L’impression de monochromie évoquée précédemment provient de la domination effective des noirs, blancs et gris dans les installations monumentales de Pendleton et Beckett. Impression renforcée par les tons pratiquement naturels des os en plâtre de l’arrêt de tramway d’Elisabetta Benassi rendant hommage à M’Fumu  ; par le cuivre brillant et terreux à la fois des Sociétés Secrètes de Sammy Bajoli, les couleurs éteintes des vues aériennes historiques du panorama urbain colonial de Lubumbashi, les collections muséales de mouches et moustiques dans son Essay on Urban Planning ; par les couleurs minimales des tirages de Maryam Jafri s’interrogeant sur les photographies emblématiques de la  libération africaine. Et pourtant, l’exposition reflète réellement une impression sensorielle subjective qui résonne de la «  pulsion d’archivage  » mise en œuvre. Pour reprendre la métaphore de la cellule, l’exposition peut être considérée comme une structure riche en informations, déchiffrées ou encore latentes, sur nombre de versions entremêlées de l’histoire du monde, structure qui permettrait de mettre en lumière de nouvelles approches narratives et appréhensions subjectives.
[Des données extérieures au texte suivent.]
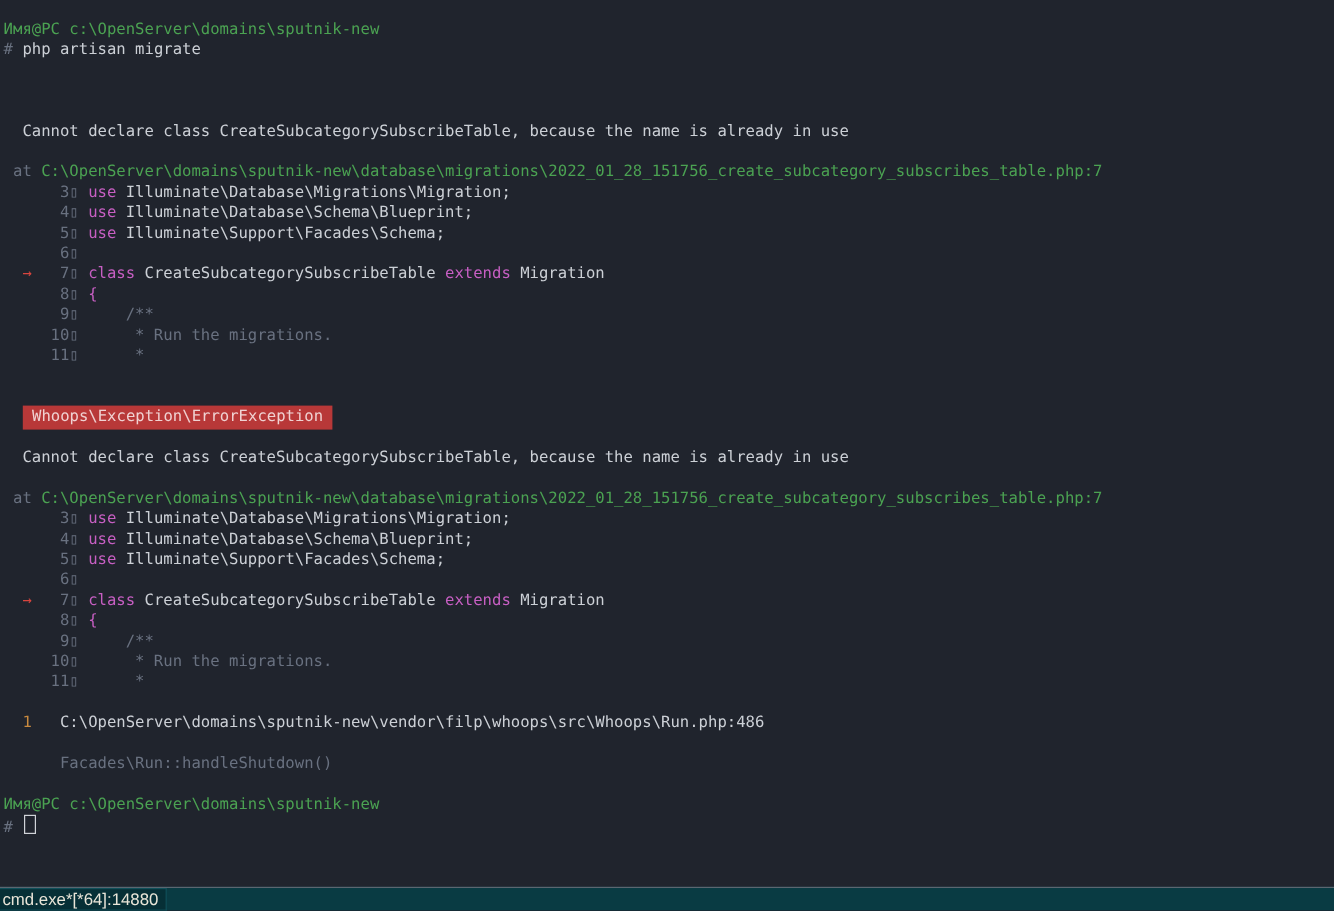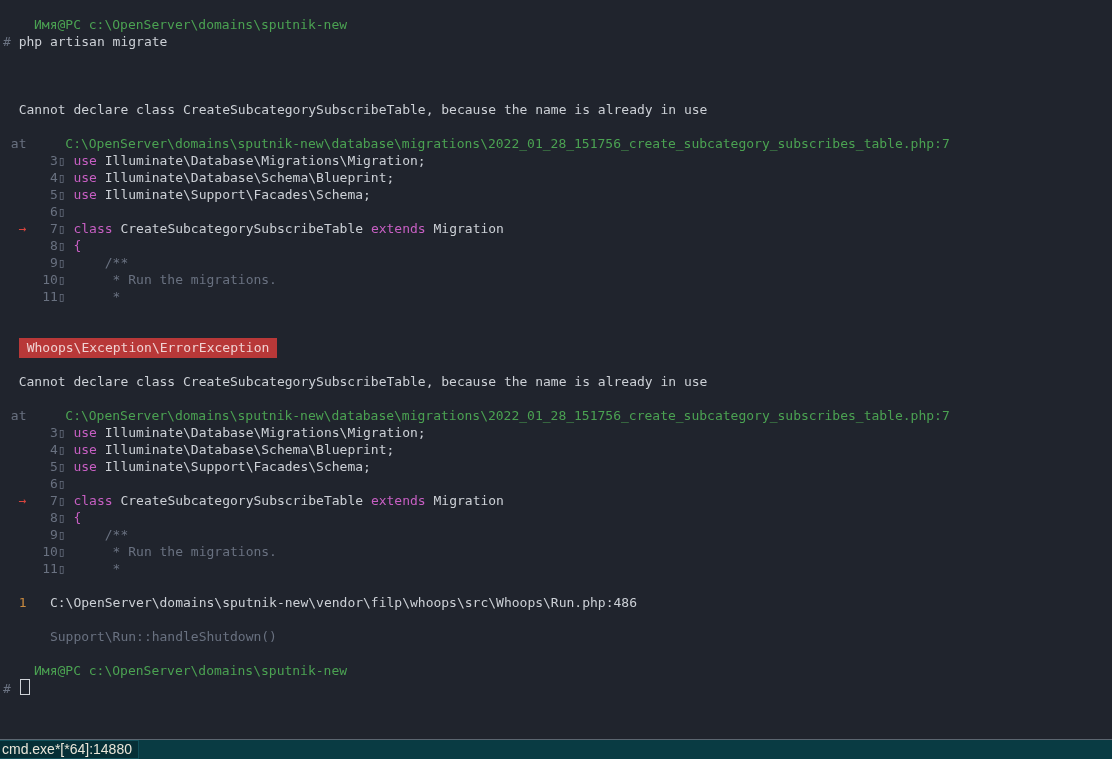--- a/index.html
+++ b/index.html
@@ -23,7 +23,7 @@
   }
   .c-fg{color:var(--foreground);margin-top:13px;}
   .c-dim{color:var(--dim);}
-  .c-green{color:var(--green);margin-left:31px;}
+  .c-green{color:var(--green);}
   .c-magenta{color:var(--magenta);}
   .c-red{color:var(--red);}
   .c-orange{color:var(--orange);}

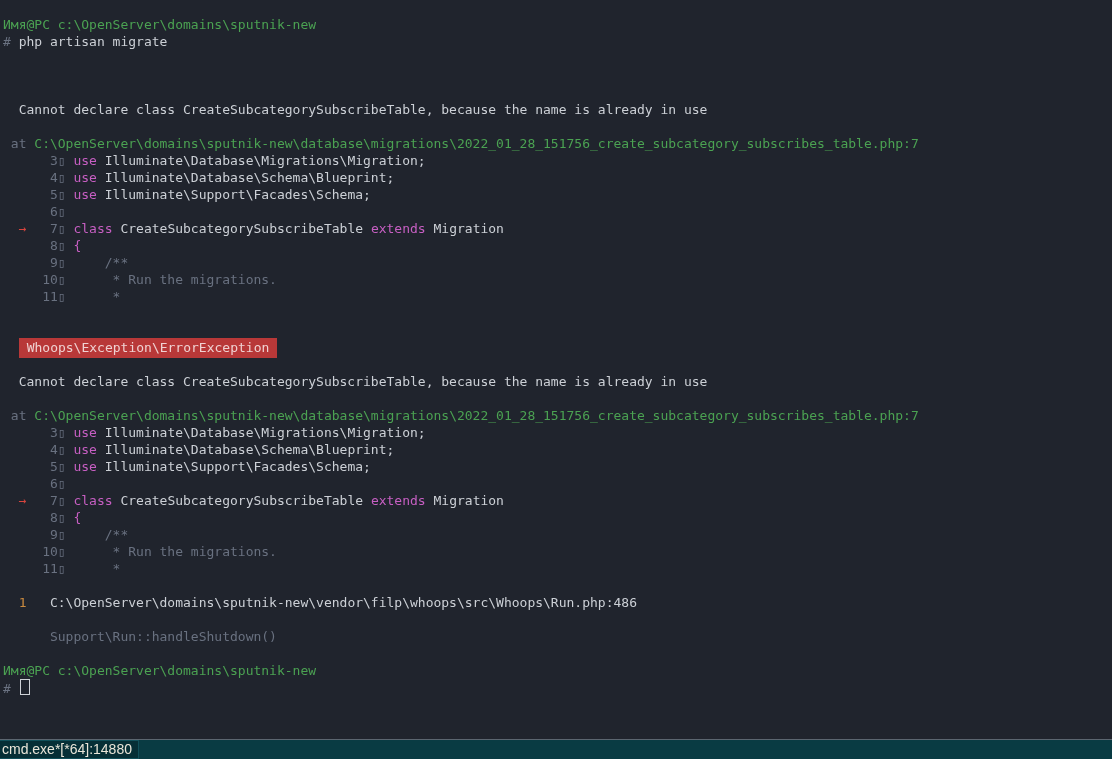--- a/index.html
+++ b/index.html
@@ -101,7 +101,7 @@
       <div class="line"></div>
       <div class="line"><span class="c-fg">  </span><span class="c-orange">1</span><span class="c-fg">   C:\OpenServer\domains\sputnik-new\vendor\filp\whoops\src\Whoops\Run.php:486</span></div>
       <div class="line"></div>
-      <div class="line"><span class="c-dim">      Support\Run::handleShutdown()</span></div>
+      <div class="line"><span class="c-dim">      Facades\Run::handleShutdown()</span></div>
       <div class="line"></div>
       <div class="line"><span class="c-green">Имя@PC c:\OpenServer\domains\sputnik-new</span></div>
       <div class="line"><span class="c-dim"># </span><span class="cursor"></span></div>

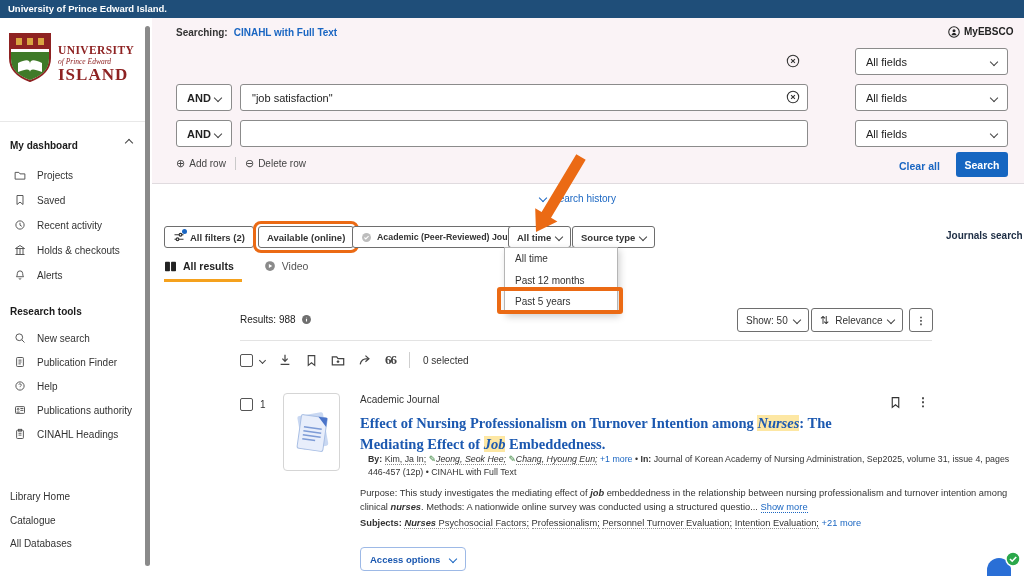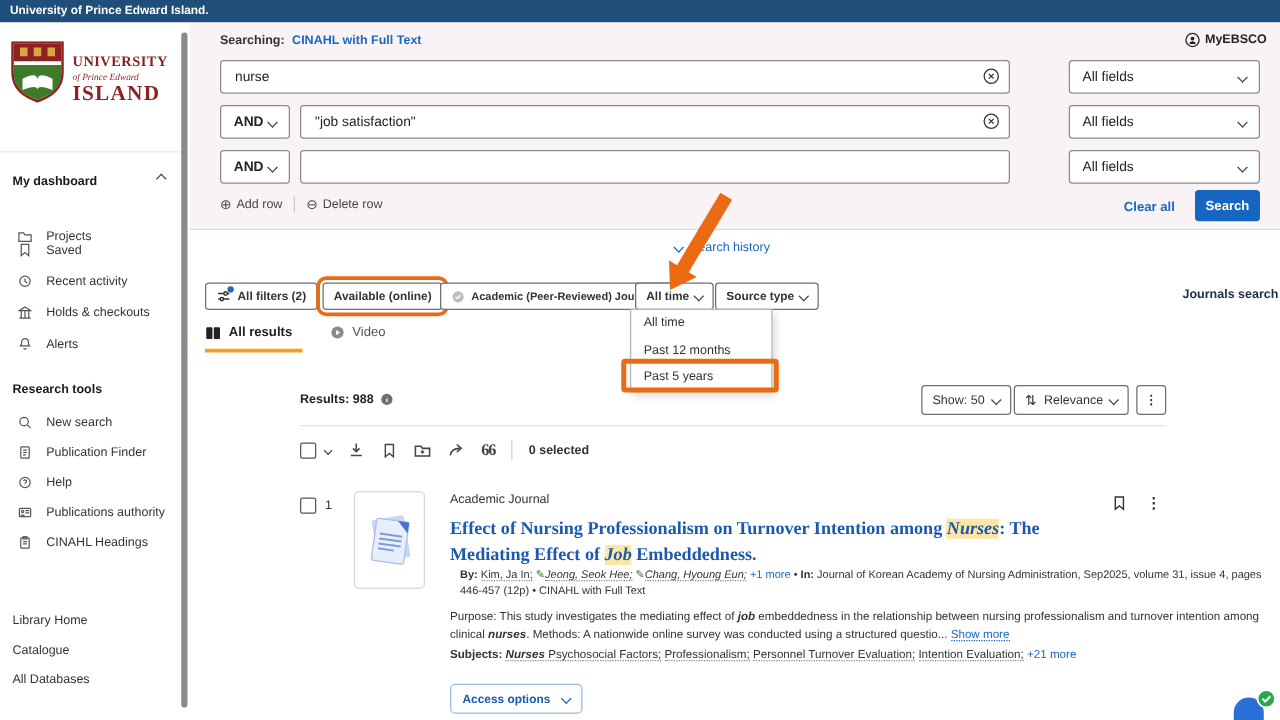--- a/index.html
+++ b/index.html
@@ -156,7 +156,6 @@
     <span>MyEBSCO</span>
   </div>
 
-  <input class="inp" style="left: 176px; top: 48px; width: 632px;" value="nurse">
   <svg class="abs" style="left:786px;top:54px" width="14" height="14" viewBox="0 0 16 16">
       <circle cx="8" cy="8" r="6.5" fill="none" stroke="#333" stroke-width="1.2"></circle>
       <path d="M5.8 5.8 l4.4 4.4 M10.2 5.8 l-4.4 4.4" stroke="#333" stroke-width="1.2"></path>

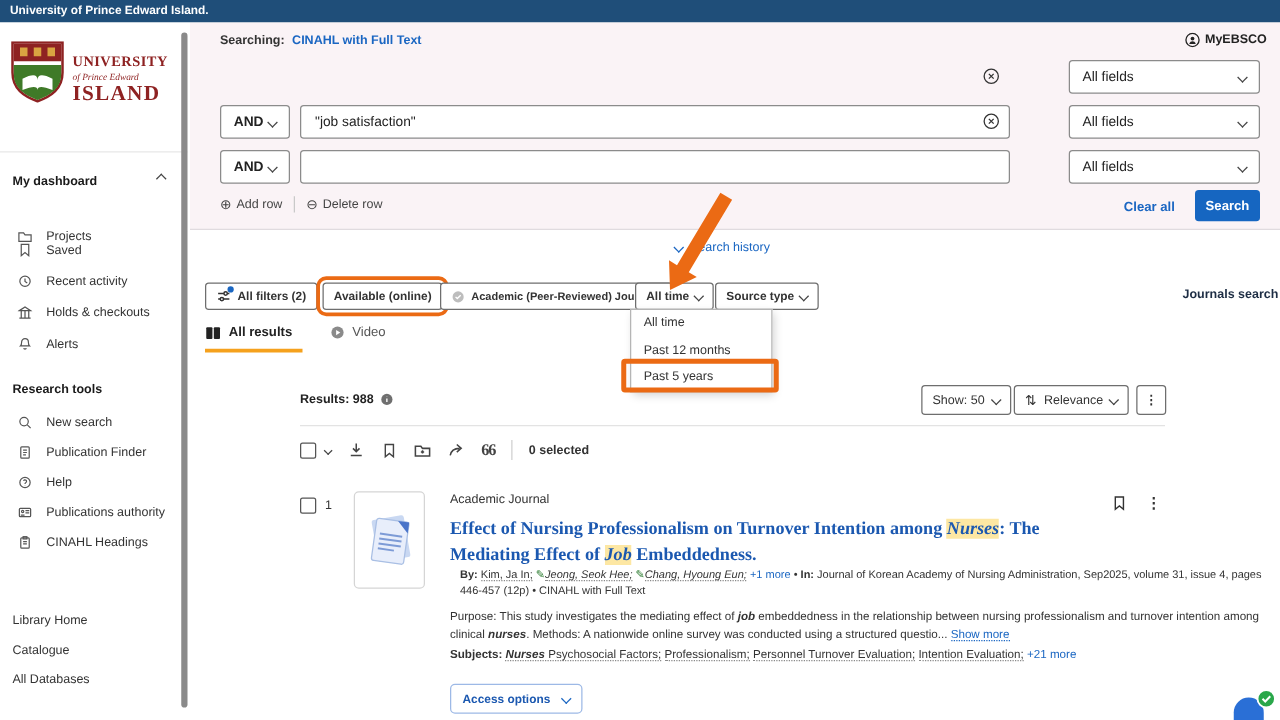--- a/index.html
+++ b/index.html
@@ -62,7 +62,7 @@
       <span class="chev up"></span>
     </div>
 
-    <div class="sb-item" style="top:163px">
+    <div class="sb-item" style="top:149px">
       <svg width="12" height="12" viewBox="0 0 16 16" fill="none" stroke="#555" stroke-width="1.3">
           <path d="M1.5 4.5 h5 l1.5 2 h6.5 v7 h-13 z"></path>
         </svg>

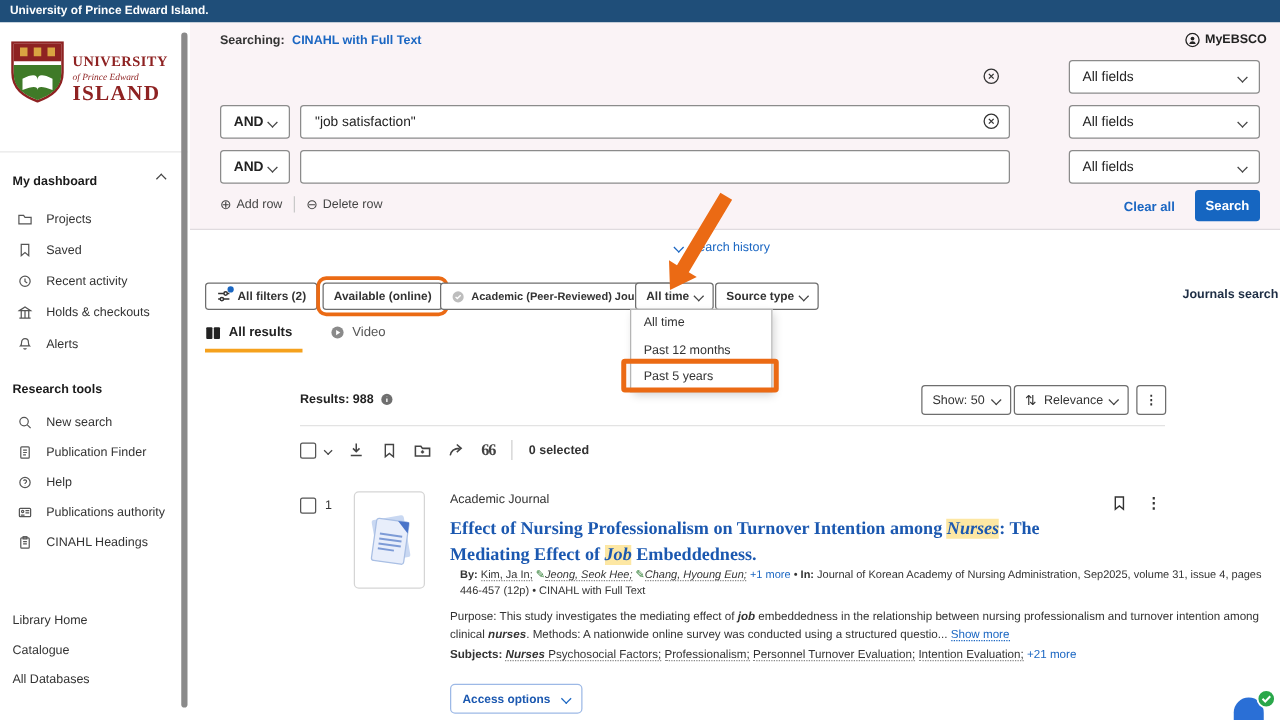--- a/index.html
+++ b/index.html
@@ -274,7 +274,7 @@
   <div class="abs" style="left:164px;top:279px;width:78px;height:3px;background:#f5a11d"></div>
 
   <div class="abs" style="left:240px;top:314px;display:flex;gap:5px;align-items:center">
-    <span style="font-size:10px;font-weight:bold;color:#222">Results: 988</span>
+    <span style="font-size:10px;font-weight:normal;color:#222">Results: 988</span>
     <svg width="11" height="11" viewBox="0 0 16 16">
         <circle cx="8" cy="8" r="6.5" fill="#6f6f6f"></circle>
         <path d="M8 7 v4 M8 4.6 v.4" stroke="#fff" stroke-width="1.6" fill="none"></path>

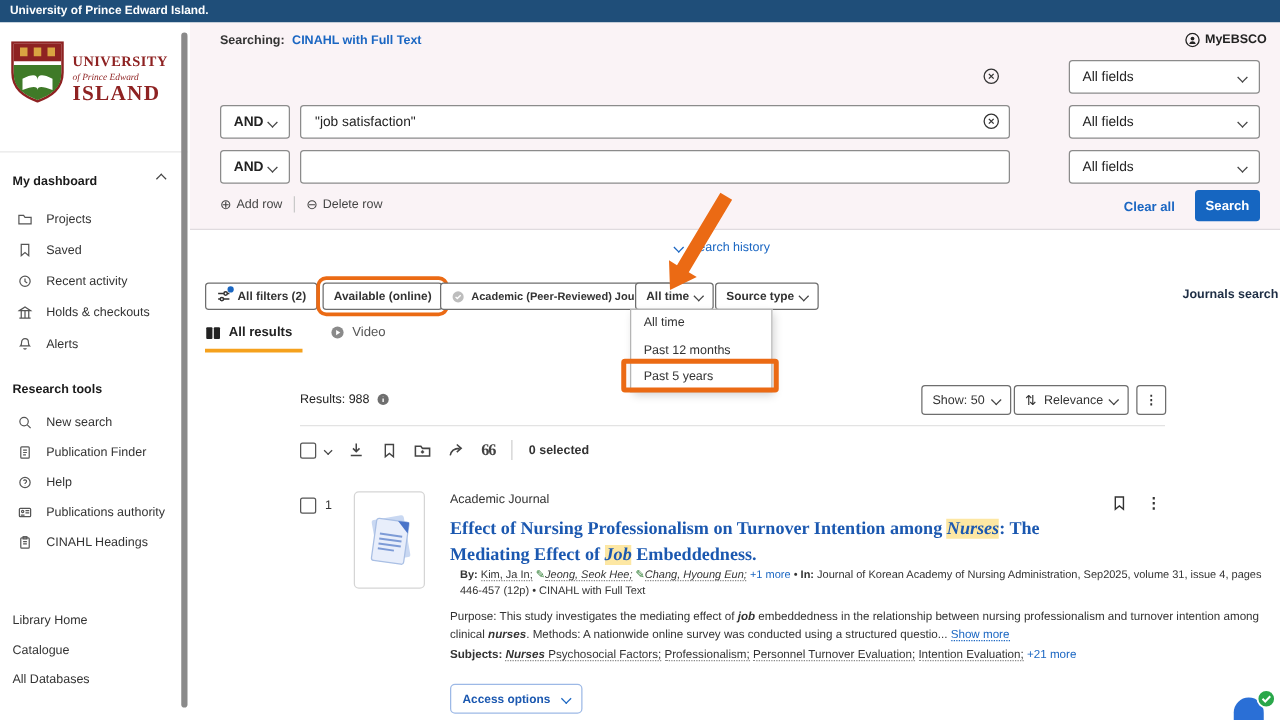--- a/index.html
+++ b/index.html
@@ -311,7 +311,7 @@
       </svg>
     <span style="font-family:'Liberation Serif',serif;font-weight:bold;font-size:13px;color:#444;letter-spacing:-1px">66</span>
     <span style="width:1px;height:16px;background:#cfcfcf"></span>
-    <span style="font-size:10px;font-weight:bold;color:#333">0 selected</span>
+    <span style="font-size:10px;font-weight:normal;color:#333">0 selected</span>
   </div>
 
   <span class="cbx abs" style="left:240px;top:398px"></span>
56e Exposition internationale d’art – La Biennale di Venezia, 9 mai – 22 novembre 2015

Katrin Peters-Klaphake est commissaire de la Makerere Art Gallery/Institute of Heritage Conservation and Restoration, Makerere University, Kampala, et co-initiatrice du projet KLA ART

Références

Gregos, K. & Meessen, V. (Eds.) (2015). Personne et les autres. Vincent Meessen and Guests. Milan: Mousse Publishing

Verschaffel, B. (2013). 105 years later: the Belgian Pavilion. In R. Diener (Ed.), Common pavilions?: the national Pavilions in the Giardini of the Venice biennale in essays and photographs (pp. 23–26). Zurich, Switzerland: Scheidegger & Spiess. 

Foster, H. (2004). An Archival Impulse. In October 110, pp. 3-22.

The Venice Questionnaire 2015 #27: Vincent Meessen. In artreview

[1] The German contribution to the 55th International Art Exhibition – La Biennale Venezia 2013 – took place in the French Pavilion. Curater Susanne Gaensheimer showed works of Ai Weiwei, Romuald Karmakar, Santu Mofokeng und Dayanita Singh. 

[2]  Ebner further altered the German Pavilion considerably to overbuild the edifice’s National Socialist architecture. “Starting from their varied reflections on the notions of ‘work’, ‘migration’, and ‘revolt’, the four artistic positions transform the building into a factory, into a vanished, virtual factory of the imagination, into a factory for political narratives and for analysing our visual culture.” 

[3] In his historic analysis architecture theorist Bart Verschaffel concludes that the pavilion is again a “temple now not explicitly, or as allegory, but incarnated and hidden in sacred emptiness, divine whiteness, and wordless pure architecture.”